Wieder beginne ich mit dem Clean-Channel. Diesmal wage ich den direkten Vergleich zwischen Pentode und Triode.
Hier lässt sich recht gut heraushören, was die Umrüstung tatsächlich ausmacht. Die Pentoden-Einstellung klingt knalliger und etwas aufgeräumter, im Trioden-Modus verschiebt sich das Mittenbild und wird insgesamt “fleischiger“. In beiden Beispielen habe ich den Hals Single Coil verwendet.
Dasselbe Spielchen jetzt mit einem Crunchsound.
Im Pentoden-Mode wirkt der Amp frischer, da sich eine ganze Menge in den Höhen tut. Dadurch strahlt er mehr als im Trioden-Modus. Hier wiederum treten die wichtigen Mitten mehr in den Vordergrund und packen die (Sound) Faust ins Riff.
Ich ändere nichts an den Einstellungen und schalte in den Hals-PU.

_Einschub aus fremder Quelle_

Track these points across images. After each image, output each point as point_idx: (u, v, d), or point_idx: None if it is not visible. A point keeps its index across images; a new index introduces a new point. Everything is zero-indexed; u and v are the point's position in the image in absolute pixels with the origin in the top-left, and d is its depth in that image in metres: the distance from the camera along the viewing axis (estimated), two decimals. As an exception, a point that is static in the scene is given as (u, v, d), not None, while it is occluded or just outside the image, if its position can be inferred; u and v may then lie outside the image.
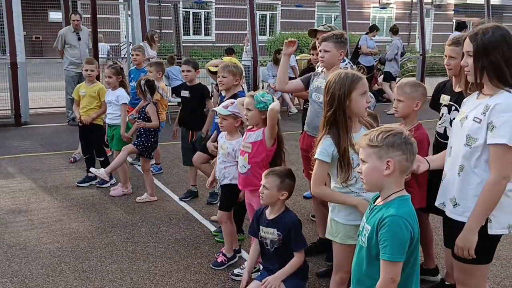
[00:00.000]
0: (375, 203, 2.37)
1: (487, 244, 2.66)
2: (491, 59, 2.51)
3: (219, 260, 4.17)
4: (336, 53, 3.97)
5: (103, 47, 13.33)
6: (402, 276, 2.24)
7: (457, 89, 3.43)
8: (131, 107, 6.40)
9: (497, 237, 2.67)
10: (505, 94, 2.51)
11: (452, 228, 2.70)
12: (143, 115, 5.67)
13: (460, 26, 12.77)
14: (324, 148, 2.89)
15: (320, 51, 4.02)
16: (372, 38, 12.38)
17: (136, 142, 5.65)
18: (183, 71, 5.69)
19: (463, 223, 2.62)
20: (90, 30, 9.59)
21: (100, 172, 5.49)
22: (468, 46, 2.60)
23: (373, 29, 12.57)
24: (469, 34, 2.62)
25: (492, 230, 2.60)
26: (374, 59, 12.77)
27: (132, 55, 7.38)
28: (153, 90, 5.67)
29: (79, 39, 9.94)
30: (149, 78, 5.81)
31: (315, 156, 2.92)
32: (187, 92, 5.65)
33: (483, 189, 2.52)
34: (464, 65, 2.65)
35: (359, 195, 2.88)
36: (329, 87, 2.93)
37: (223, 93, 4.81)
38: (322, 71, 4.18)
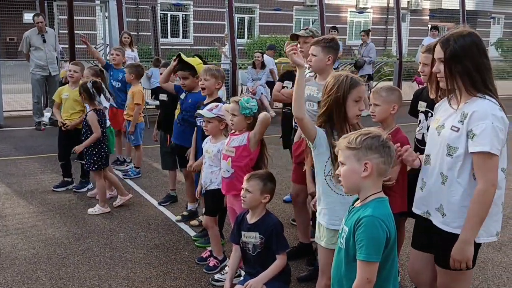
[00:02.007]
0: (353, 205, 2.40)
1: (476, 255, 2.66)
2: (463, 65, 2.53)
3: (211, 264, 4.13)
4: (323, 57, 3.94)
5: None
6: (380, 278, 2.25)
7: (432, 96, 3.47)
8: (116, 108, 6.39)
9: (480, 244, 2.69)
10: (480, 101, 2.52)
11: (438, 237, 2.70)
12: (84, 123, 5.47)
13: (431, 28, 13.24)
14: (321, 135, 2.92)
15: (302, 51, 4.02)
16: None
17: (85, 166, 5.48)
18: (161, 74, 5.63)
19: (450, 234, 2.62)
20: (66, 31, 9.44)
21: (97, 209, 5.38)
22: (439, 52, 2.61)
23: (329, 30, 12.48)
24: (440, 41, 2.63)
25: (480, 239, 2.61)
26: (338, 63, 12.85)
27: (112, 54, 7.32)
28: (100, 92, 5.40)
29: (44, 41, 9.71)
30: (97, 80, 5.61)
31: None
32: (165, 95, 5.59)
33: (473, 199, 2.51)
34: (436, 72, 2.66)
35: (344, 197, 2.88)
36: (327, 87, 2.98)
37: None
38: (314, 77, 4.17)
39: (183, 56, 4.91)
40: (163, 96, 5.64)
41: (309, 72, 4.51)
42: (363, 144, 2.25)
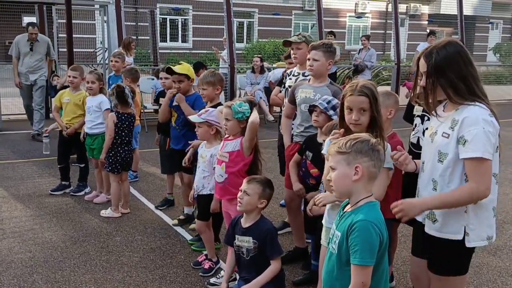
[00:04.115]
0: (344, 210, 2.42)
1: (465, 256, 2.69)
2: (445, 77, 2.54)
3: (206, 267, 4.14)
4: (325, 62, 3.99)
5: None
6: (373, 281, 2.28)
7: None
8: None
9: (473, 248, 2.71)
10: (471, 107, 2.54)
11: (430, 243, 2.72)
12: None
13: (428, 34, 12.84)
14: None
15: (309, 59, 4.04)
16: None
17: (106, 166, 5.50)
18: (161, 78, 5.61)
19: (442, 239, 2.64)
20: (65, 35, 9.43)
21: (108, 212, 5.43)
22: (423, 66, 2.62)
23: (326, 35, 12.54)
24: (424, 54, 2.63)
25: (470, 243, 2.62)
26: (337, 67, 12.89)
27: (112, 61, 7.32)
28: (122, 97, 5.40)
29: (31, 49, 9.34)
30: (120, 84, 5.64)
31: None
32: None
33: (462, 187, 2.52)
34: (423, 85, 2.65)
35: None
36: None
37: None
38: (308, 80, 4.20)
39: (172, 68, 4.94)
40: (163, 100, 5.61)
41: (302, 75, 4.55)
42: (353, 148, 2.29)
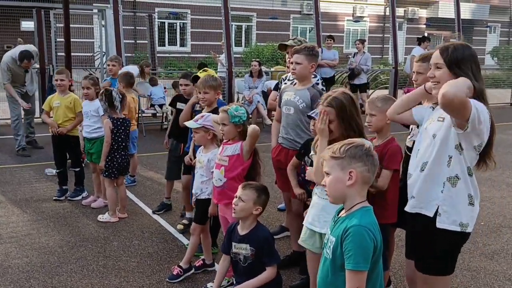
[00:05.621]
0: (339, 215, 2.43)
1: (440, 239, 2.72)
2: (462, 71, 2.61)
3: (174, 273, 4.13)
4: (307, 65, 4.06)
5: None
6: (367, 286, 2.28)
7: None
8: None
9: (456, 245, 2.76)
10: (474, 100, 2.59)
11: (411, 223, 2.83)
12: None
13: (420, 40, 12.24)
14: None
15: (292, 63, 4.09)
16: (329, 48, 12.42)
17: (103, 171, 5.48)
18: (181, 85, 5.56)
19: (416, 216, 2.76)
20: (63, 39, 9.39)
21: (105, 216, 5.42)
22: (437, 58, 2.70)
23: (324, 40, 12.66)
24: (440, 48, 2.72)
25: (440, 224, 2.69)
26: (335, 71, 12.95)
27: (108, 65, 7.32)
28: (110, 101, 5.37)
29: (26, 71, 8.70)
30: (107, 88, 5.62)
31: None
32: (184, 104, 5.40)
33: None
34: (431, 76, 2.76)
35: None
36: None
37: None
38: (293, 84, 4.24)
39: (199, 74, 4.94)
40: (181, 105, 5.47)
41: (288, 80, 4.60)
42: (347, 153, 2.31)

Ich muss zugeben, dass mir der Amp mit den 6L6ern bis jetzt wirklich gut gefällt. Auch bei diesem Beispiel kommen die Mitten schön heraus, ohne sich in den Vordergrund zu spielen.

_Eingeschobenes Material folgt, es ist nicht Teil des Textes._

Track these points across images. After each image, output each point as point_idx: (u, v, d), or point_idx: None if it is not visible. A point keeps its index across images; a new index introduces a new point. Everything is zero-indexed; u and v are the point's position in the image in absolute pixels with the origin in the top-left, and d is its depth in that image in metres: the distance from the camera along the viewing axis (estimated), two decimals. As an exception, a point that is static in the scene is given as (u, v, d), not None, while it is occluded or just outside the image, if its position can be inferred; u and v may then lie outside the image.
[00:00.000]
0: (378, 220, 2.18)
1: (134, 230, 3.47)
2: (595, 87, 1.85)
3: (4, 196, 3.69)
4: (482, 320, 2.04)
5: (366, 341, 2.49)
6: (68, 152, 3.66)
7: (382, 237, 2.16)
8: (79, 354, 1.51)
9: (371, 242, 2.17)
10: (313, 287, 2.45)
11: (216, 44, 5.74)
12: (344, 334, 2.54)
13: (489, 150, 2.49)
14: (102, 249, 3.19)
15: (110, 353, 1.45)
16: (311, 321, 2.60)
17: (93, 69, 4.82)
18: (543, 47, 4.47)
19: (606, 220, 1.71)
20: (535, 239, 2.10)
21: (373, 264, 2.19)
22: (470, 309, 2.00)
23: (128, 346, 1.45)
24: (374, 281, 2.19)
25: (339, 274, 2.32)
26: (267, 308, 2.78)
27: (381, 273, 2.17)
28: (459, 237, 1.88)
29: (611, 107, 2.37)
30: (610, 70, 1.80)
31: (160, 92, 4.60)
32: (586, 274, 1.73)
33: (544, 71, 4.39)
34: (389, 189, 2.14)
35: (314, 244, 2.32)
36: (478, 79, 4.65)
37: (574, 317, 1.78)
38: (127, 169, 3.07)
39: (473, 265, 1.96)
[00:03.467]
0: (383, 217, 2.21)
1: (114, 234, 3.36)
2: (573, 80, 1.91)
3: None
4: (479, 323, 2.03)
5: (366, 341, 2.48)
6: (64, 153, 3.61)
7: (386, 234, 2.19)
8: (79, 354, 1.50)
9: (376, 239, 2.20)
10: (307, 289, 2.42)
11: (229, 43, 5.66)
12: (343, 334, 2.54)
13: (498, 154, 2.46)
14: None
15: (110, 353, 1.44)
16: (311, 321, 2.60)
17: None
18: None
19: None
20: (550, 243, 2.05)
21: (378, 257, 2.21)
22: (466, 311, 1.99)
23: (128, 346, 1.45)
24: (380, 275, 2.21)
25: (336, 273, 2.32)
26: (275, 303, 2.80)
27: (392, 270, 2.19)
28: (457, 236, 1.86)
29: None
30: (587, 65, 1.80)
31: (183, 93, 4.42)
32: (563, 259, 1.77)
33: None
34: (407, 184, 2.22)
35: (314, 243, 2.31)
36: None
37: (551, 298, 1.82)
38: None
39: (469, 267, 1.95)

Es wird Zeit für mehr Gain. Ich erhöhe auf 9 Uhr, aktiviere den Humbucker und lasse den Schalter auf Triode stehen.
Der Sound federt schön bei abgedämpften Getacker und bietet ein sehr amtliches Hardrock-Brett.
Da der 1990 Infinium auch einen Recording-Out bietet, ändere ich nichts an der Einstellung und schließe den Ausgang direkt an.

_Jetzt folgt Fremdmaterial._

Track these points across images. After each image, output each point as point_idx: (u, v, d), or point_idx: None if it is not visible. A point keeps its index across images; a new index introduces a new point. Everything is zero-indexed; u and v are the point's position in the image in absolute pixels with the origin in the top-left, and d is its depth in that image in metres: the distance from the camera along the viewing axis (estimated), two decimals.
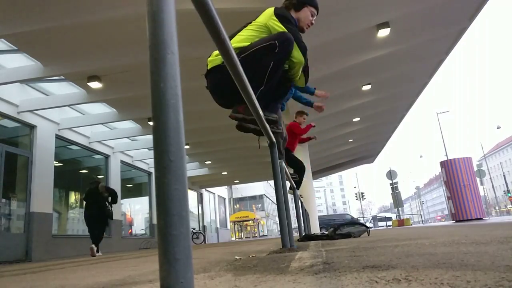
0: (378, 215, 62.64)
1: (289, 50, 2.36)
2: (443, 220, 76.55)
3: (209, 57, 2.46)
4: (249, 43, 2.38)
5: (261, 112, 2.14)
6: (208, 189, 26.38)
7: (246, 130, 2.53)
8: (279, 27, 2.40)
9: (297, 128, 6.40)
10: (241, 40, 2.42)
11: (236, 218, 39.91)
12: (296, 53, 2.42)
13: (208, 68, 2.44)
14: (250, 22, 2.54)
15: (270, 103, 2.62)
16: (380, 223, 41.12)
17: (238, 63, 1.57)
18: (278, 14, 2.46)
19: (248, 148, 15.85)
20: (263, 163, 18.49)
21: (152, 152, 0.63)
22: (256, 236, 41.08)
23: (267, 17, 2.46)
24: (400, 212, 24.04)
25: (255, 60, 2.30)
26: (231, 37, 2.41)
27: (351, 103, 13.53)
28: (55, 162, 10.67)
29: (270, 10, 2.49)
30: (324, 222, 24.16)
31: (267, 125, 2.42)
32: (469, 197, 13.00)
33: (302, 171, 6.58)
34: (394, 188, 20.75)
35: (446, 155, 26.77)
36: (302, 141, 7.03)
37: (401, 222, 20.88)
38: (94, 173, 13.88)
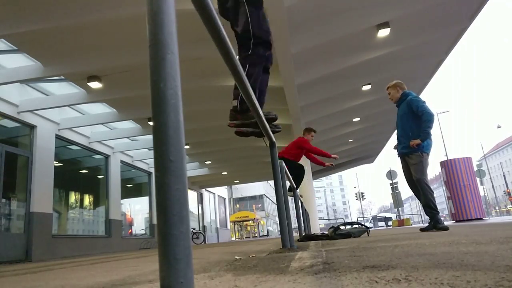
0: (378, 215, 62.56)
1: (262, 55, 2.24)
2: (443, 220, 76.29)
3: None
4: None
5: (261, 112, 2.13)
6: (208, 189, 26.36)
7: (246, 135, 2.51)
8: None
9: (306, 143, 6.57)
10: None
11: (236, 218, 39.91)
12: None
13: None
14: None
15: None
16: (380, 223, 41.05)
17: (239, 63, 1.57)
18: None
19: (248, 148, 15.85)
20: (263, 163, 18.49)
21: (152, 152, 0.63)
22: (256, 236, 41.07)
23: None
24: (400, 212, 24.01)
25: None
26: None
27: (351, 103, 13.52)
28: (55, 162, 10.66)
29: None
30: None
31: (267, 125, 2.41)
32: (469, 197, 12.98)
33: (301, 176, 6.66)
34: (394, 188, 20.70)
35: (446, 155, 26.78)
36: (315, 161, 6.97)
37: (401, 222, 20.85)
38: (94, 173, 13.87)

Ich denke, das Beispiel bedarf keines weiteren Kommentars. In dieser Ausführung ist der Recording-Ausgang leider nicht zu gebrauchen.
Also Kabel wieder raus, auf Pentode geschaltet und den Gain maximal erhöht. Eine kleine Portion Hall obendrauf und los geht’s.
Auch dieser Sound macht richtig Spaß. Er zeigt sich angenehm direkt und klar in der Ansprache.
Wie gesagt, die 6L6er stehen dem Amp meiner Meinung nach besser und geben ihm die Wärme, die er in der ursprünglichen Bestückung vermissen ließ. Aber das ist reine Geschmackssache, denn auch mit der 5881er Bestückung liefert er einen charakteristischen Sound, mit dem man vor allem im Metal und Hard Rock absolut zu Hause ist.